SCREEN

STATES OF GRACE

Martin Stein

Mormon filmmaker Dutcher returns after 2001's Brigham City (about a serial killer) with his second film, involving missionaries living and proselytizing in Santa Monica, a surprisingly hard-hitting story that interweaves narratives threads involving gang warfare, sexual temptation and falls from grace.


Elders Lozano (Serricchio) and Farrell (Flesischer) are living in an apartment overlooking Venice Beach, with Lozano marking off the days until his mission is over and Farrell eschewing even a pickup basketball game with his fellow LDSers to keep his nose buried in the Book of Mormon.


They seem stereotypical until they're caught in a gang crossfire. As they tend to the wounded Carl (Stephens), it's revealed that Lozano used to be a vato himself, while studious Farrell shirks from acting in the true spirit of Christianity.


While Carl recuperates, the pair come across the neighborhood bum/street preacher, Louis (Ikeda), lying in an alley. Again, Lozano convinces Farrell to act, and the two take him home. This brings them, and especially Farrell, into closer contact with the woman next door, Holly (Emmers), whom they believe is a nurse (it turns out she's an actress with a role as a nurse).


Naturally, Carl returns from his near-death experience with an interest in what motivated the Mormons to help him; Louis sobers up and resumes his life as a minister; and Farrell is tempted by the smitten Holly.


Where the film deviates from the stereotypical Mormon movie, however, is Dutcher's desire to hew closer to realism. (At least with the plots involving Carl and Holly; the one involving Louis simply doesn't hold up to even cursory examination.)


While Carl works toward his baptism, his younger brother is enraged that Carl won't seek revenge and takes matters into his own hands, leading to his death.
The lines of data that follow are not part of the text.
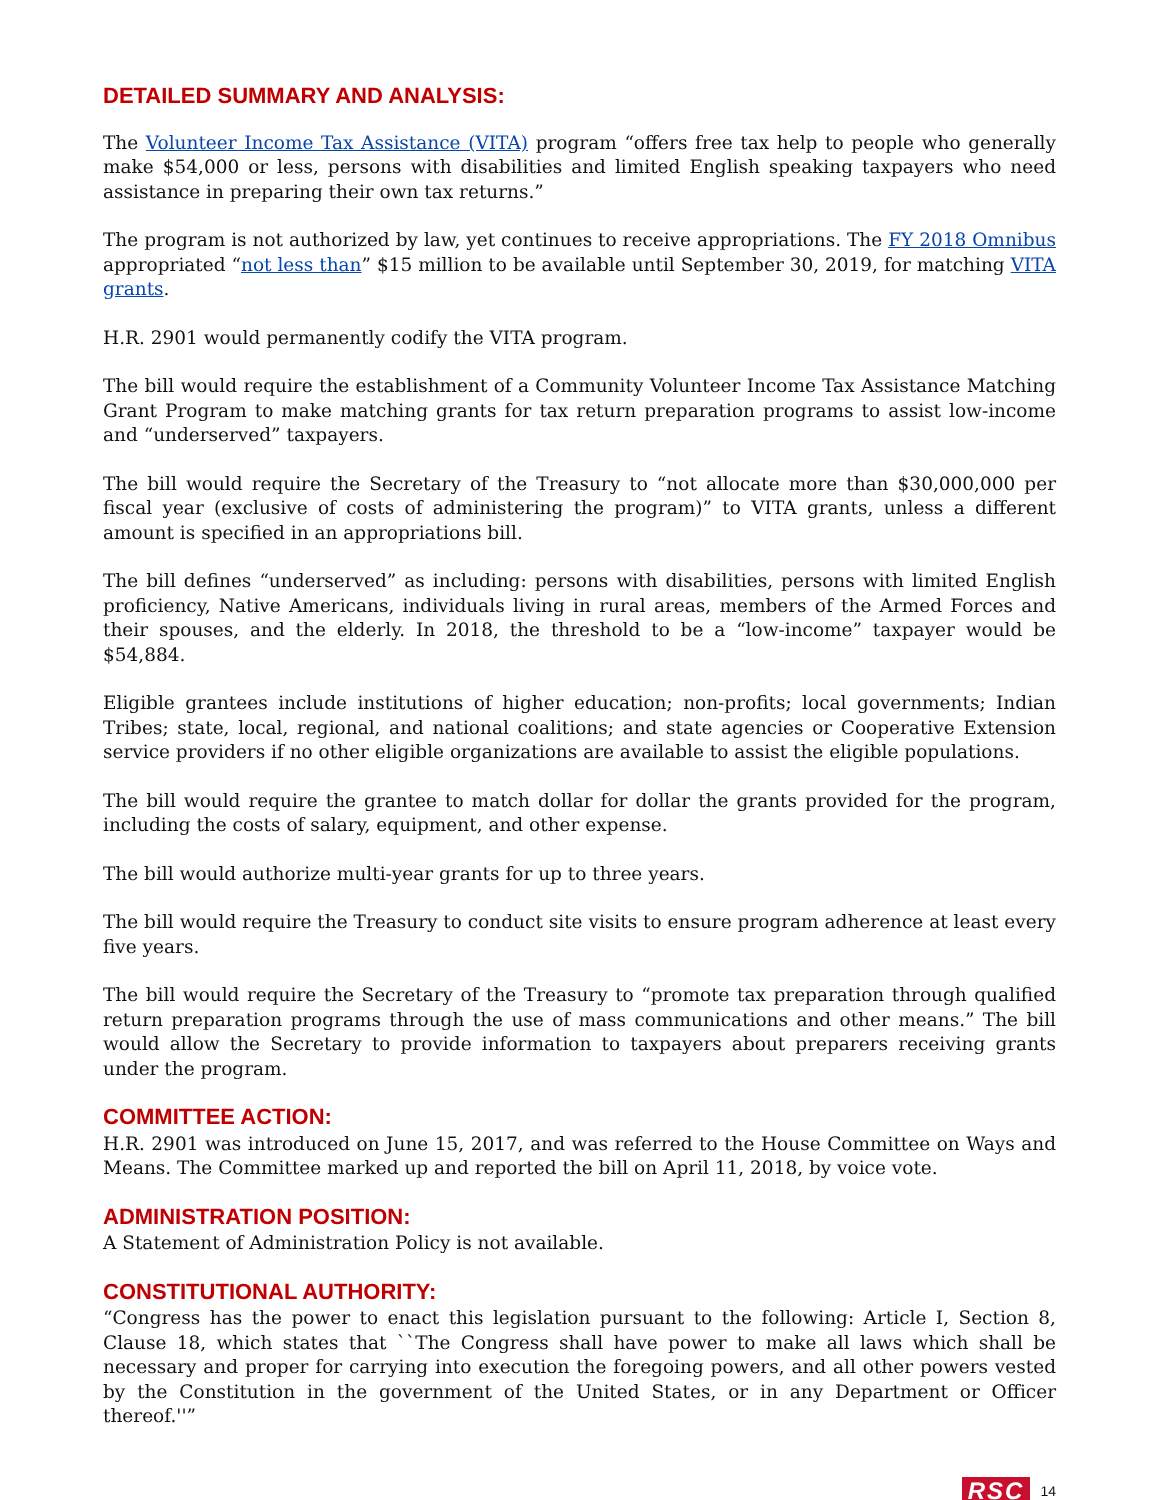DETAILED SUMMARY AND ANALYSIS:
The Volunteer Income Tax Assistance (VITA) program “offers free tax help to people who generally make $54,000 or less, persons with disabilities and limited English speaking taxpayers who need assistance in preparing their own tax returns.”
The program is not authorized by law, yet continues to receive appropriations. The FY 2018 Omnibus appropriated “not less than” $15 million to be available until September 30, 2019, for matching VITA grants.
H.R. 2901 would permanently codify the VITA program.
The bill would require the establishment of a Community Volunteer Income Tax Assistance Matching Grant Program to make matching grants for tax return preparation programs to assist low-income and “underserved” taxpayers.
The bill would require the Secretary of the Treasury to “not allocate more than $30,000,000 per fiscal year (exclusive of costs of administering the program)” to VITA grants, unless a different amount is specified in an appropriations bill.
The bill defines “underserved” as including: persons with disabilities, persons with limited English proficiency, Native Americans, individuals living in rural areas, members of the Armed Forces and their spouses, and the elderly. In 2018, the threshold to be a “low-income” taxpayer would be $54,884.
Eligible grantees include institutions of higher education; non-profits; local governments; Indian Tribes; state, local, regional, and national coalitions; and state agencies or Cooperative Extension service providers if no other eligible organizations are available to assist the eligible populations.
The bill would require the grantee to match dollar for dollar the grants provided for the program, including the costs of salary, equipment, and other expense.
The bill would authorize multi-year grants for up to three years.
The bill would require the Treasury to conduct site visits to ensure program adherence at least every five years.
The bill would require the Secretary of the Treasury to “promote tax preparation through qualified return preparation programs through the use of mass communications and other means.” The bill would allow the Secretary to provide information to taxpayers about preparers receiving grants under the program.
COMMITTEE ACTION:
H.R. 2901 was introduced on June 15, 2017, and was referred to the House Committee on Ways and Means. The Committee marked up and reported the bill on April 11, 2018, by voice vote.
ADMINISTRATION POSITION:
A Statement of Administration Policy is not available.
CONSTITUTIONAL AUTHORITY:
“Congress has the power to enact this legislation pursuant to the following: Article I, Section 8, Clause 18, which states that ``The Congress shall have power to make all laws which shall be necessary and proper for carrying into execution the foregoing powers, and all other powers vested by the Constitution in the government of the United States, or in any Department or Officer thereof.''”
RSC 14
This, in turn, sends Carl back into the arms of his gang, possibly spelling the end to his quest for salvation.


Similarly, with Farrell and Holly, we see the young missionary giving in to the actress. And, as with Carl, bloody tragedy will be the result.


Dutcher succeeds in conveying his characters' moral anguish, even to nonbelievers, but the film suffers from a plodding pace and the extraneous Louis plot. As Mormon movies go, it's an accomplishment; as mainstream film goes, it would benefit from an extra hand in the editing bay.